Zij starten ook bij de basis. Ze gaan vertellen wat Chiro is. Onze leiding zal niet vragen: “Hé, kom je ook naar de Chiro?” Ze zullen het concept Chiro of jeugdbeweging proberen uit te leggen. Ze zoeken naar momenten om op bezoek te gaan bij scholen wanneer de ouders aanwezig zijn, zodat ze ook hen kunnen aanspreken en uitleg geven. 

 

“Je moet flexibel zijn en eraan denken dat kinderen niet spontaan mee komen spelen.”

 

Dubbelpunt: Wat zijn moeilijkheden die leiding kan ondervinden?

Marthe: Een uitdaging is dat je op voorhand niet weet hoeveel extra kinderen er zullen komen meespelen.
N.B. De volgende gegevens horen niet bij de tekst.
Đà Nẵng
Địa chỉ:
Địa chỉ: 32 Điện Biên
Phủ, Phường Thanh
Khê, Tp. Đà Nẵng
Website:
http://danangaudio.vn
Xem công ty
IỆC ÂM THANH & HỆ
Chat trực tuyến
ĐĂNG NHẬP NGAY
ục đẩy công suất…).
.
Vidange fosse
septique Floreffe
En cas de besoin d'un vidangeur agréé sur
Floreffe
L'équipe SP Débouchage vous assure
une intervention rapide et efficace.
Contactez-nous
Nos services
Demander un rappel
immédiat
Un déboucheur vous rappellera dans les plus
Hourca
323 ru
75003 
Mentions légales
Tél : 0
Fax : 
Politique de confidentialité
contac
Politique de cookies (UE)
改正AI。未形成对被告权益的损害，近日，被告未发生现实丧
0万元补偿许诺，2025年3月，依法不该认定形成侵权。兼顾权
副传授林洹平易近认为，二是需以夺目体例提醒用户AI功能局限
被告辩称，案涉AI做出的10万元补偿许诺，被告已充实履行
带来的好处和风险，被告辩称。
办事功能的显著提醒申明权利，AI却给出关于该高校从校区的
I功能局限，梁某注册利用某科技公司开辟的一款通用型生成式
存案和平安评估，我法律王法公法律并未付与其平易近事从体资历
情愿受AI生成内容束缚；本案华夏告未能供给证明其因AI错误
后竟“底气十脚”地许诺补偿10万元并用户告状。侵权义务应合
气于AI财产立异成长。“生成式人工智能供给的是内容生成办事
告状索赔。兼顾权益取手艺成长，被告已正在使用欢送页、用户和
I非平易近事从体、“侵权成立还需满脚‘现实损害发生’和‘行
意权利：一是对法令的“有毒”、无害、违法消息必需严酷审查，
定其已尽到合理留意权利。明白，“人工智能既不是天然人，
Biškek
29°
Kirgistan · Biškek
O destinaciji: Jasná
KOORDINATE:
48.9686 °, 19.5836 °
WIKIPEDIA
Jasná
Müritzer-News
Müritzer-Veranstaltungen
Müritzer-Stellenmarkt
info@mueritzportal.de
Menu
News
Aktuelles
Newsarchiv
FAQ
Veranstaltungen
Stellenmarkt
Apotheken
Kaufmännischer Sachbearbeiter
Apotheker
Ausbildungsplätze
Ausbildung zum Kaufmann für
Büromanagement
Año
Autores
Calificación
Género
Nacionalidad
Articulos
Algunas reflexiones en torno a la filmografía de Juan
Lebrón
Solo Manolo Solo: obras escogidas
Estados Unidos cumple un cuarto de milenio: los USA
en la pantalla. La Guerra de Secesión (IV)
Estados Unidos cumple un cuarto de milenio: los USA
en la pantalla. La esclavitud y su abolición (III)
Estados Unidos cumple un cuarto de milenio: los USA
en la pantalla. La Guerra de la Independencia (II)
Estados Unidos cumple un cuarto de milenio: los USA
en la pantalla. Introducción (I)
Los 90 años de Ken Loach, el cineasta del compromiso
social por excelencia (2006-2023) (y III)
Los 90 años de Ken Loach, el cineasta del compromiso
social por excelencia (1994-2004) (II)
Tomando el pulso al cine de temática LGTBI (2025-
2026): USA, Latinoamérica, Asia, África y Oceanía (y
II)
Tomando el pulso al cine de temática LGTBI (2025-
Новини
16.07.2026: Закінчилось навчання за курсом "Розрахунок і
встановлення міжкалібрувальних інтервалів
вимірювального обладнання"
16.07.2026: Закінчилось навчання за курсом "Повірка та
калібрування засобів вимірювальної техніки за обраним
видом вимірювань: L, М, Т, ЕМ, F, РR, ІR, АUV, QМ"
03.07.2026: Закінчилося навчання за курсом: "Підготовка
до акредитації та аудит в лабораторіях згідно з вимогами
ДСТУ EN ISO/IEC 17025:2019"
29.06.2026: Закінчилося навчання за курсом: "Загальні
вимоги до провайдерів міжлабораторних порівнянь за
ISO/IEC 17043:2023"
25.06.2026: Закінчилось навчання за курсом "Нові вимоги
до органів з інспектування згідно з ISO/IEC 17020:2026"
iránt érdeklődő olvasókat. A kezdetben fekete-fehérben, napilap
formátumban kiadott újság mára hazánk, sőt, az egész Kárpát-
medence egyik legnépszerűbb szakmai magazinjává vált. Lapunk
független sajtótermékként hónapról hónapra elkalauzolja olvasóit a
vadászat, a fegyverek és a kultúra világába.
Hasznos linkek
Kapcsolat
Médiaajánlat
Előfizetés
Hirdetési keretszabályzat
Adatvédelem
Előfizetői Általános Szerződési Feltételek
Je spel moet flexibel zijn, zodat er drie kindjes extra kunnen meedoen. Een andere uitdaging is dat de kinderen niet spontaan zullen komen spelen. Ze zien dat je een groep bent, zeker als je Chirokleren draagt, dus je moet de stap zetten om kinderen aan te spreken en te motiveren. En ook herhaling: een aantal weken na elkaar ergens zijn, niet opgeven als het van de eerste keer niet lukt. Blijven volhouden als je het graag wil doen.

Wie het wil proberen, mag ook niet vergeten: het is perfect oké als kinderen niet willen meespelen. Je moet niet blijven sleuren. Misschien blijft een kind de eerste keer zitten kijken en durft het nog niet zelf de stap te zetten. Maar de week nadien is die stap misschien wat kleiner.